Maintenance of neuromuscular block may be achieved by infusion of NIMBEX. An initial infusion rate of 3 micrograms/kg/min (0.18 mg/kg/h) is recommended to restore 89 to 99% T₁ suppression following evidence of spontaneous recovery. After an initial period of stabilisation of neuromuscular block, a rate of 1 to 2 micrograms/kg/min (0.06 to 0.12 mg/kg/h) should be adequate to maintain block in this range in most patients.

Reduction of the infusion rate by up to 40% may be required when NIMBEX is administered during isoflurane or enflurane anaesthesia. (see Interactions – please refer to the Product Insert/Patient Information Leaflet published on HSA for the full drug information).

The infusion rate will depend upon the concentration of NIMBEX in the infusion solution, the desired degree of neuromuscular block, and the patient's weight. Table 4 provides guidelines for delivery of undiluted NIMBEX.

Steady rate continuous infusion of NIMBEX is not associated with a progressive increase or decrease in neuromuscular blocking effect.

Following discontinuation of infusion of NIMBEX, spontaneous recovery from neuromuscular block proceeds at a rate comparable to that following administration of a single bolus.

• Neonates aged less than 1 month

No dosage recommendation for neonates can be made as administration of NIMBEX has not been studied in this patient population.

• Elderly

No dosing alterations are required in elderly patients.

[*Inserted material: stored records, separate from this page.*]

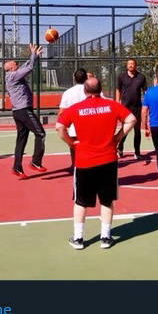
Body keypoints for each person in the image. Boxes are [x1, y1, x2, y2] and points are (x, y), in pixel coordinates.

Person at [56, 78, 136, 250]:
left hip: (84, 161)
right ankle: (105, 237)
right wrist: (118, 137)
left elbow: (59, 127)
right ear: (100, 90)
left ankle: (78, 238)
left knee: (80, 201)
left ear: (84, 91)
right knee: (107, 201)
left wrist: (72, 143)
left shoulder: (76, 108)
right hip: (108, 160)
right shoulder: (112, 105)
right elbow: (131, 119)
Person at [4, 44, 46, 177]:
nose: (17, 65)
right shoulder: (12, 76)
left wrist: (35, 55)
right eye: (15, 64)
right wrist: (33, 55)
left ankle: (17, 167)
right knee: (41, 134)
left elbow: (26, 66)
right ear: (11, 68)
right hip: (23, 111)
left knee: (21, 139)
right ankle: (35, 162)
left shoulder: (13, 75)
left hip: (18, 111)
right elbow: (29, 68)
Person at [57, 68, 88, 173]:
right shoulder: (91, 90)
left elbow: (62, 111)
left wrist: (60, 123)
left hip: (73, 126)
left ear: (74, 78)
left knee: (74, 146)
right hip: (89, 125)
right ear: (86, 78)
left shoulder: (68, 92)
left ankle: (75, 165)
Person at [115, 58, 147, 158]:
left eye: (132, 64)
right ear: (127, 65)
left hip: (137, 108)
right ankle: (120, 149)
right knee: (125, 130)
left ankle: (137, 152)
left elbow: (145, 91)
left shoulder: (141, 77)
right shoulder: (121, 76)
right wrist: (117, 103)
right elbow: (118, 90)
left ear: (135, 65)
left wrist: (147, 104)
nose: (131, 65)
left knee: (137, 131)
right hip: (125, 108)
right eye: (129, 64)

In these patients NIMBEX has a similar pharmacodynamic profile to that observed in young adult patients but, as with other neuromuscular blocking agents, it may have a slightly slower onset.

• Patients with renal impairment

No dosing alterations are required in patients with renal failure. In these patients NIMBEX has a similar pharmacodynamic profile to that observed in patients with normal renal function but it may have a slightly slower onset.

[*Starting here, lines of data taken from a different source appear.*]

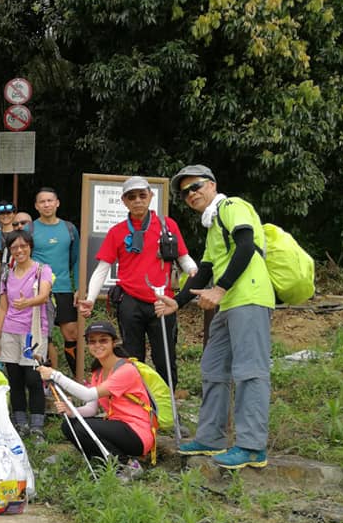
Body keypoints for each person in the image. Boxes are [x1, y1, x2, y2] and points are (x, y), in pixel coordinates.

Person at [155, 164, 273, 470]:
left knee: (250, 371)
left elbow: (246, 246)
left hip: (248, 297)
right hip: (228, 303)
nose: (190, 195)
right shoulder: (212, 226)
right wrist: (177, 302)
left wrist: (219, 290)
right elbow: (204, 269)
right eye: (184, 193)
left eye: (195, 187)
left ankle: (251, 447)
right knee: (213, 367)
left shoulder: (232, 206)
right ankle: (211, 438)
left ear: (212, 185)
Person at [78, 176, 197, 387]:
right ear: (124, 201)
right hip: (130, 301)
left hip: (162, 302)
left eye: (142, 195)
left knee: (165, 358)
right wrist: (90, 299)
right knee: (133, 358)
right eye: (131, 197)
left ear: (151, 196)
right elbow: (102, 267)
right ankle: (137, 405)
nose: (138, 200)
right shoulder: (117, 231)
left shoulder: (167, 225)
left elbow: (183, 257)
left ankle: (167, 407)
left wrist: (197, 275)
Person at [38, 321, 152, 482]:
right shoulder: (98, 373)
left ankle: (127, 465)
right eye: (92, 341)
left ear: (114, 342)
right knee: (69, 425)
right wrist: (72, 412)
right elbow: (91, 409)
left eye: (103, 340)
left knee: (85, 428)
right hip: (117, 426)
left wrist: (55, 375)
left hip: (137, 432)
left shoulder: (126, 370)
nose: (97, 345)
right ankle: (105, 464)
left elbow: (87, 394)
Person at [0, 230, 54, 439]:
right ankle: (20, 423)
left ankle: (37, 424)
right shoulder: (7, 274)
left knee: (33, 378)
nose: (19, 250)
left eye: (23, 246)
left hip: (34, 331)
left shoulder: (42, 270)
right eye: (14, 247)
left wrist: (27, 302)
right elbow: (3, 308)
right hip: (10, 330)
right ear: (10, 250)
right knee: (15, 378)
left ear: (30, 247)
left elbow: (44, 296)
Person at [31, 188, 80, 374]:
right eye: (42, 201)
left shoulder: (69, 228)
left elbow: (77, 260)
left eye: (50, 200)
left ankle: (78, 377)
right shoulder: (31, 229)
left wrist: (79, 287)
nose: (46, 204)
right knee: (44, 337)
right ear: (36, 206)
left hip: (64, 289)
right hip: (39, 291)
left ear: (57, 203)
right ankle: (47, 380)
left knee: (72, 333)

• Patients with hepatic impairment

No dosing alterations are required in patients with end-stage liver disease. In these patients NIMBEX has a similar pharmacodynamic profile to that observed in patients with normal hepatic function but it may have a slightly faster onset.

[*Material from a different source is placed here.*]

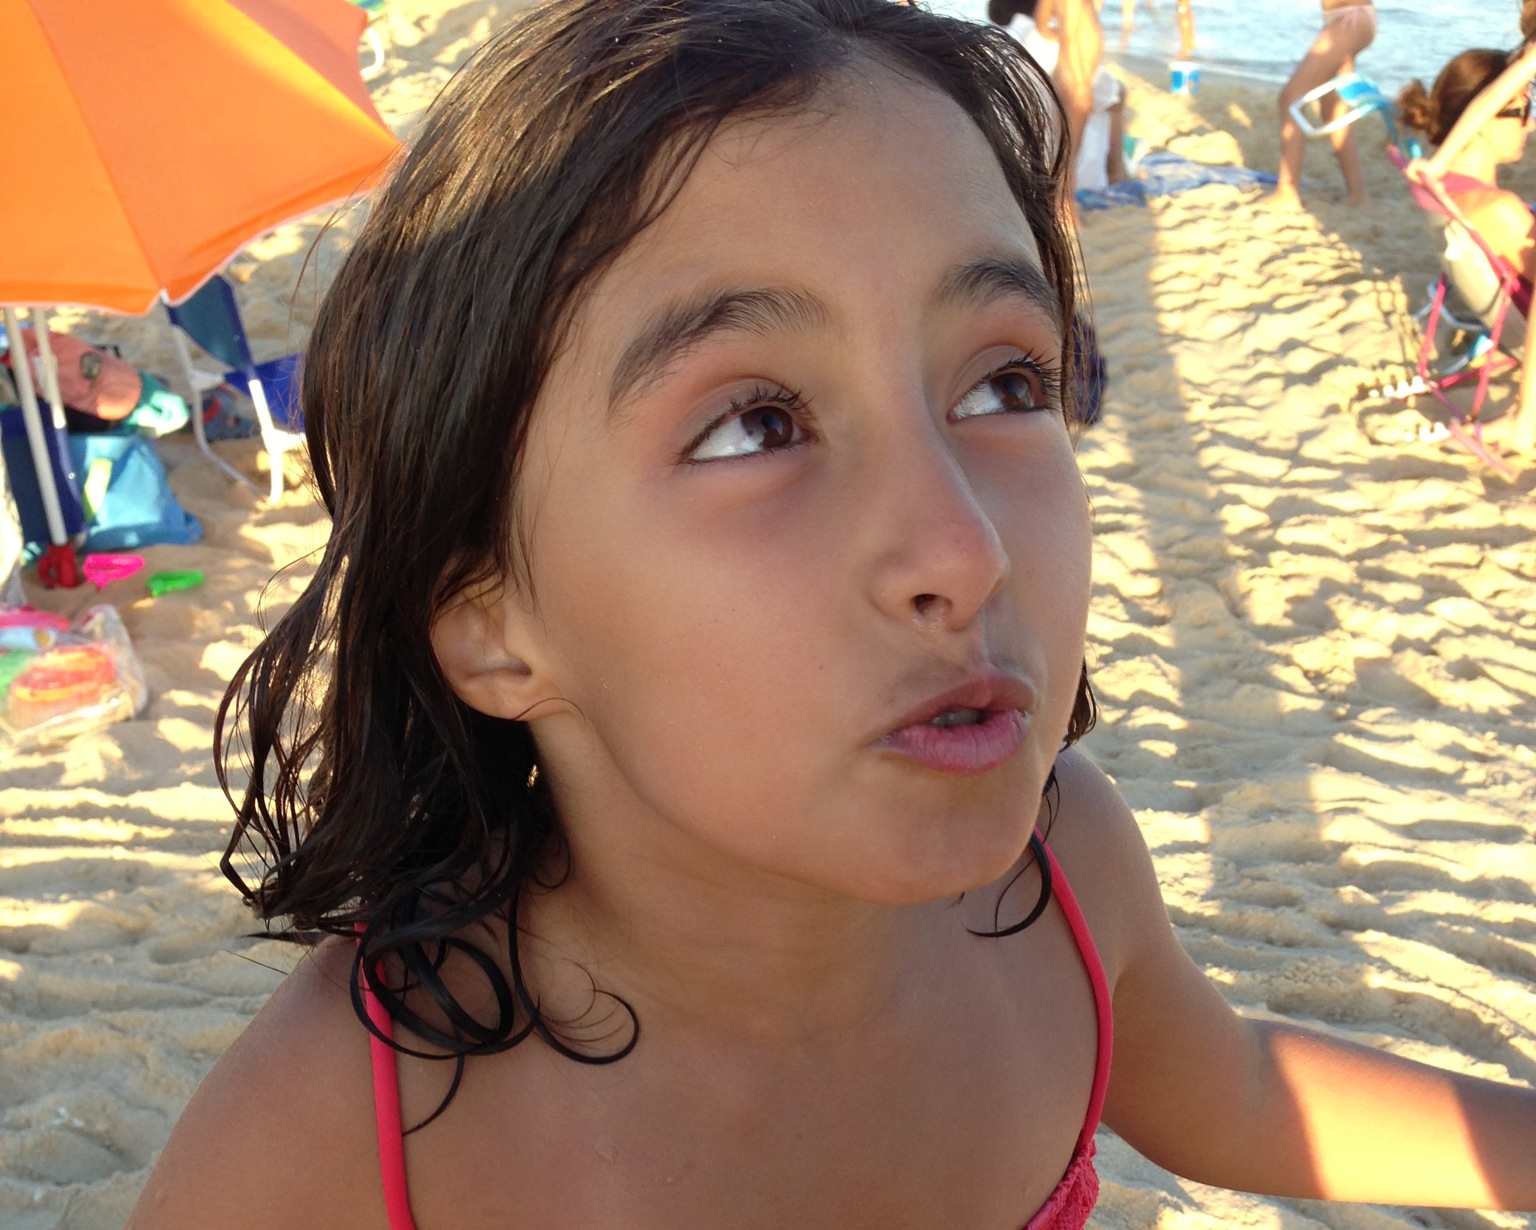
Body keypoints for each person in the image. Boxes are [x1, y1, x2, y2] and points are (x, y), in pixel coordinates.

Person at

• Patients with cardiovascular disease

When administered by rapid bolus injection (over 5 to 10 seconds) to patients with serious cardiovascular disease NIMBEX has not been associated with clinically significant cardiovascular effects at any dose studied (up to and including 0.4 mg/kg (8 x ED₉₅)). However, there are limited data for doses above 0.3 mg/kg in this patient population. NIMBEX has not been studied in children undergoing cardiac surgery.

• ICU patients

NIMBEX may be administered by bolus dose and/or infusion to adult patients in the ICU.

An initial infusion rate of NIMBEX of 3 micrograms/kg/min (0.18 mg/kg/h) is recommended for adult ICU patients. There may be wide inter-patient variation in dosage requirements and these may increase or decrease with time. In clinical studies the average infusion rate was 3 micrograms/kg/min [range 0.5 to 10.2 micrograms/kg/min (0.03 to 0.6 mg/kg/h)]. Table 5 provides guidelines for delivery of undiluted NIMBEX.

The median time to full spontaneous recovery following long-term (up to 6 days) infusion of NIMBEX in ICU patients was approximately 50 minutes.

The recovery profile after infusions of NIMBEX to ICU patients is independent of duration of infusion.

• Patients undergoing hypothermic cardiac surgery

There have been no studies of NIMBEX in patients undergoing surgery with induced hypothermia (25°C to 28°C). As with other neuromuscular blocking agents, the rate of infusion required to maintain adequate surgical relaxation under these conditions may be expected to be significantly reduced.

Contraindications

Contraindications

NIMBEX is contraindicated in patients known to be hypersensitive to cisatracurium, atracurium, or benzenesulfonic acid.